To be sure, the National People’s Congress is in better shape than it was when the reform era began in the late 1970s. Though calls to shrink the nearly 3,000-member body down to a more workable size have been largely ignored, its roughly 160-member Standing Committee does meet bimonthly. Unlike the NPC as a whole, whose role remains largely ceremonial, the NPC Standing Committee exercises real influence over the legislative process, even though most laws are initially drafted by executive agencies or other government bodies. (According to one recent study, roughly 75 to 85 percent of laws passed by the NPC over the past 20 years were drafted that way.) And the NPC Standing Committee institutional infrastructure is much stronger than it was at the outset of the reform era, with a much larger staff to manage the committee’s day-to-day work.

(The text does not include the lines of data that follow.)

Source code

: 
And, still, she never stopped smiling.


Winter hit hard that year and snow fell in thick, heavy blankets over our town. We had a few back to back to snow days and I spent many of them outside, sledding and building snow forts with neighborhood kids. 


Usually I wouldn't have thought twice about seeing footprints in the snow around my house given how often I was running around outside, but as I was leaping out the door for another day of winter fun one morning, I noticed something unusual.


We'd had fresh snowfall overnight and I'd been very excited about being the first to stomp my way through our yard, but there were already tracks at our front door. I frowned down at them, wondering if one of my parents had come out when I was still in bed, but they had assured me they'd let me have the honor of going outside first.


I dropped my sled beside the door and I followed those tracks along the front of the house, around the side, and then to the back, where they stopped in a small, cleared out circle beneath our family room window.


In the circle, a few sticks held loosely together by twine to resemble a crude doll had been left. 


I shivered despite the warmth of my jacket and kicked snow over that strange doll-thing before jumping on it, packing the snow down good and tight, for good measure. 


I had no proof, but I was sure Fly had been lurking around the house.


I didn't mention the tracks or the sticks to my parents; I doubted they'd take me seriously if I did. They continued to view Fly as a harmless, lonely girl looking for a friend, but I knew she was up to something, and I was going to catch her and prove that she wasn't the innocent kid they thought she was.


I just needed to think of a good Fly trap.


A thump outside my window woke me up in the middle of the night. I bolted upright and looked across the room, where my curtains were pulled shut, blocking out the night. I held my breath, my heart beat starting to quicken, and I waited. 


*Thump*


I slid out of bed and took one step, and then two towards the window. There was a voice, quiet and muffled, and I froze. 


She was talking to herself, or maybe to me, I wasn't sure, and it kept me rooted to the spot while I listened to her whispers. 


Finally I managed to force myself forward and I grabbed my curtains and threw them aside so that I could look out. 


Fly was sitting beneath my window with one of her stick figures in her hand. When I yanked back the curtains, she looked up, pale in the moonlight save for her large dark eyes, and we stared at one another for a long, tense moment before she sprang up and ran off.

Overall, however, the NPC and its Standing Committee remain largely powerless. Both bodies are controlled by the Party, which sets the legislature’s agenda. The Party, not the NPC, plays the leading role in brokering any disagreements over key provisions in important new laws. For decades, Chinese scholars have pushed for far-reaching structural reforms that would turn the NPC into a genuinely effective legislative body. Unsurprisingly, the Liaoning vote-buying scandal has led one or two brave voices to repeat the call for such reforms. Some have even argued for truly democratic reforms that would allow the Chinese public to pick their own legislative representatives, risking the wrath of Chinese censors who don’t hesitate to slap down those who push the public debate too far.

It would be smart for Beijing to listen. As with other provinces, the business and political elites in Liaoning purporting to represent the people don’t do so, in any meaningful sense: they represent their own corporate interests, as well as their personal bottom lines. It is hard to imagine how the NPC’s responsiveness to the needs of the public could be improved without some sort of democratic reform that would allow Chinese citizens to choose their own representatives. This remains a red line for the CCP. Yet scandals like the Liaoning fiasco raise the question of whether the costs of continuing to postpone political reform are starting to outweigh the benefits.

It’s hard not to cheer when corrupt officials are brought low. But in the grand scheme of things, the looming prosecution of dozens or even hundreds of Liaoning national and provincial-level legislators and officials is of little consequence. No doubt the 45 new NPC delegates will be less corrupt than their predecessors. But they will be equally ineffectual. And they too will lack any institutional tie to the people of Liaoning. Sadly, in the absence of any far-reaching structural reforms, China’s legislature will remain what it is today: little more than a rubber stamp.